A fully sheetmetal bed was created so the graphics could be applied inside and out.
Providing the rumble is a 383ci V-8 with dressed-up billet items.
While under the watchful care of The Wop Shop, the crew stripped down an '80 Chevy 350ci V-8 and gave it the once-over. After a bore increase and crank swap, the Bow Tie block was stroked to 383ci with 10:1 compression, a Comp Cams camshaft, and aluminum Dart heads. The engine roars to life, courtesy of four Kinetik batteries juicing an MSD distributor, MSD coil, and Taylor plug wires. That roar comes from 3-1/2-inch MagnaFlow mufflers and Hedman Headers. Dress-up items include Billet Specialties air cleaner, valve covers, and pulleys. A Turbo 400 tranny with a B&M shift kit keeps the shifts brisk and the '96 Impala rear end with a Summit 3.73 gear set spinning those huge rear wheels. Now that he was rollin' low and fast, Big James moved on to the body where he knew something drastic was in order.

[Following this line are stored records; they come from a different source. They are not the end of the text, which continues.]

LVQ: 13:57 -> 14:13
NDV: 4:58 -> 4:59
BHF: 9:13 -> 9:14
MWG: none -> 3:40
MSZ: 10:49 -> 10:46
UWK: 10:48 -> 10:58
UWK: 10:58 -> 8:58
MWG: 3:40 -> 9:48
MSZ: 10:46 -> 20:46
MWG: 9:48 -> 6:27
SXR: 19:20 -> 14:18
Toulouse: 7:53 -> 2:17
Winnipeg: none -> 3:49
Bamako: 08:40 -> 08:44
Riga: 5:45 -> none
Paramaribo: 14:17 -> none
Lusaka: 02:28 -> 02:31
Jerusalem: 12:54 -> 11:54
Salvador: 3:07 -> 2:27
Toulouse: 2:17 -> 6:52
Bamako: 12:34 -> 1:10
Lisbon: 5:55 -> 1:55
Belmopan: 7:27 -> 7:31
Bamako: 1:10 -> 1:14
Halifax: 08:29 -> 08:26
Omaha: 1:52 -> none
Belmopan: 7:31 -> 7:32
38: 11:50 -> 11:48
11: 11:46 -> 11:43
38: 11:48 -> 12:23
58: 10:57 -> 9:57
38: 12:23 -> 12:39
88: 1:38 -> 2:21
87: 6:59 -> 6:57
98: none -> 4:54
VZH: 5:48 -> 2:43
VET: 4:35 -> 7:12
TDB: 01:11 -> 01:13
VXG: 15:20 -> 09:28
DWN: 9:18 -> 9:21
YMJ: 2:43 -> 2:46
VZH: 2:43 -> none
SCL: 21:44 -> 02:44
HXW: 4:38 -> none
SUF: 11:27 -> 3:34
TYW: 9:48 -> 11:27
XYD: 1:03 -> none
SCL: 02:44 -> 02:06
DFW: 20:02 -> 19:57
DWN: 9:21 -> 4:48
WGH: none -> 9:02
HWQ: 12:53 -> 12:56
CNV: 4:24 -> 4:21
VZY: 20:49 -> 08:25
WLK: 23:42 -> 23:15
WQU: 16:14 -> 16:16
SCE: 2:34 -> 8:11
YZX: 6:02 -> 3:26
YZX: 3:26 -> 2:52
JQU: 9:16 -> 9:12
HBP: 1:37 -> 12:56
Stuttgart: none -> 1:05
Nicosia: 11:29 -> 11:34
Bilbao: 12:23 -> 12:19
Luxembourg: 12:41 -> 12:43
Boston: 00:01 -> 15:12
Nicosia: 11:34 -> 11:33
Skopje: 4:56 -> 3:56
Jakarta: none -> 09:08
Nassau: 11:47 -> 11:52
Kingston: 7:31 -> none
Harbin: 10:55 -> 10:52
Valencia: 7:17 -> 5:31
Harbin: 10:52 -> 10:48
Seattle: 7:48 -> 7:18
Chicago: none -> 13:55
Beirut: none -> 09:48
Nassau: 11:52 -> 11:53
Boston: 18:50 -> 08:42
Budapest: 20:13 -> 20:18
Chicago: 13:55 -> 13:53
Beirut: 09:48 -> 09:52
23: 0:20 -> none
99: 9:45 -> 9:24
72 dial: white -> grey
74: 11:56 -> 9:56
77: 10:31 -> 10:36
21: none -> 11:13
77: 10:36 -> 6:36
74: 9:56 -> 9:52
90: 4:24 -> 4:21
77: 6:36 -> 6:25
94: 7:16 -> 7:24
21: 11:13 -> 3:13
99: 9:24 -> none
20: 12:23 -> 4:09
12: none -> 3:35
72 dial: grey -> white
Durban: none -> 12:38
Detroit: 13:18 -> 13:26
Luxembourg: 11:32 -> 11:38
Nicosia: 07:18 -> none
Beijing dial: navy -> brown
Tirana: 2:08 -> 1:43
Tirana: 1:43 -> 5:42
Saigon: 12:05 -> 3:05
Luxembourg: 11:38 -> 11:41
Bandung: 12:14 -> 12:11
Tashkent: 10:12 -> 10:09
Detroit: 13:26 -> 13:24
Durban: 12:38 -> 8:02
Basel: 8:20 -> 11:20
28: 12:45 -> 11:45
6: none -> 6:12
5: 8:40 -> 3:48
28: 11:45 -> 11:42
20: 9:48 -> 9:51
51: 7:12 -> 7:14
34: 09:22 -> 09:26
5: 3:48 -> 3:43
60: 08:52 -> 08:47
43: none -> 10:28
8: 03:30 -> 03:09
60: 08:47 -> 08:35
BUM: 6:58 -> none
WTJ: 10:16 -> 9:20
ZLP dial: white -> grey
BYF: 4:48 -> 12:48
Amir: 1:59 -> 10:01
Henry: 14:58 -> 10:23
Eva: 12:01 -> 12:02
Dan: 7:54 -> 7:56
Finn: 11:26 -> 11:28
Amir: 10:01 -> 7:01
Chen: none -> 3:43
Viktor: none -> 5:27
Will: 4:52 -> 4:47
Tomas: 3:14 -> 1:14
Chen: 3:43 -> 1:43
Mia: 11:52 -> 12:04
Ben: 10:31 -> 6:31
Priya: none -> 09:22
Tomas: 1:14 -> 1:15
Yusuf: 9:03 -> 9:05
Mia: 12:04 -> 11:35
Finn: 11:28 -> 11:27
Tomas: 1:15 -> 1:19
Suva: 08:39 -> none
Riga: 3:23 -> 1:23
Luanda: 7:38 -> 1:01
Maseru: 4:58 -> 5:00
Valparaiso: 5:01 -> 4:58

Arriving at S&S Auto in Alvin, Texas, the 37-year-old sheetmetal was given a thorough massage. Gone for good are the door handles, driprails, hood cowl, tailgate, and taillights. Up front, the crew at S&S added a roll pan and Carriage Works billet grille. Out back, a Grant Kustoms roll pan and tailgate skin were added, along with Precision Rods Rare LEDs flushed into the top of the cab. A full sheetmetal bed was fabricated, along with a tear-drop gas filler inside the bed walls. The doors were given the suicide treatment and the cab/body was cut 6 inches to bring the rockers on the ground, thanks to Daryl Smith's welder. S&S Auto then straightened the body out and applied the House of Kolor Black Diamond and antifreeze green to each panel. Pat Reed then stepped in and laid out the tribal graphics in sliver and red. Skulls were airbrushed into the red to give the four colors some real attitude. Now Big James had himself a looker, but he needed an insane interior to really make his cover truck stand out.
Holding four JBL 10-inch subs, the back cab wall is truly wood- working at its finest.
Tin Shack Kustoms, in Alvin, Texas, was the one shop where Big James felt comfortable and confident that his interior would be insane. Right off the bat, Mike Henderson the owner of Tin Shack removed everything-and we mean everything-from the interior and started with a bare cab shell. Up first, the '71 was converted to right hand drive, via a Borgeson & Mullins RHD steering box. Mike then installed a Billet Specialties polished steering column and capped with a Colorado Custom flame steering wheel. With the steering location figured out, Mike went wood-working crazy by creating a dash, piece-by-piece out of wood, reinforcing it with foam, and finishing the layout with fiberglass. The huge one-piece dash was modeled after the early '60's dash design. It features custom gauge housings for the Auto Meter gauges and was airbrushed by Pat Reed. Mike continued the custom interior by creating a large one-piece seat/sub enclosure/back wall in the truck. The seats were literally built into the back wall. The sub enclosure was built like the dash, out of wood and fiberglass, and houses the four JBL 10-inch subs. Custom kick panels were created and house the 6-1/2-inch JBL components. The system is powered by two JBL 1000.1 amps and two JBL 600.1 amps mounted in the fiberglass headliner. An Alpine IDA-X001 head unit sends the signals, thanks to Scosche wires and cables. Graphite leather was applied to the seats, thanks to Robbie's Customs, which is also in Alvin. Big James has himself a wild ride. This truck means business when it pulls up to any show across the country. James was quick to thank his sponsors and his family who supported him throughout the build. Now that the truck is done, isn't it 5 o'clock somewhere?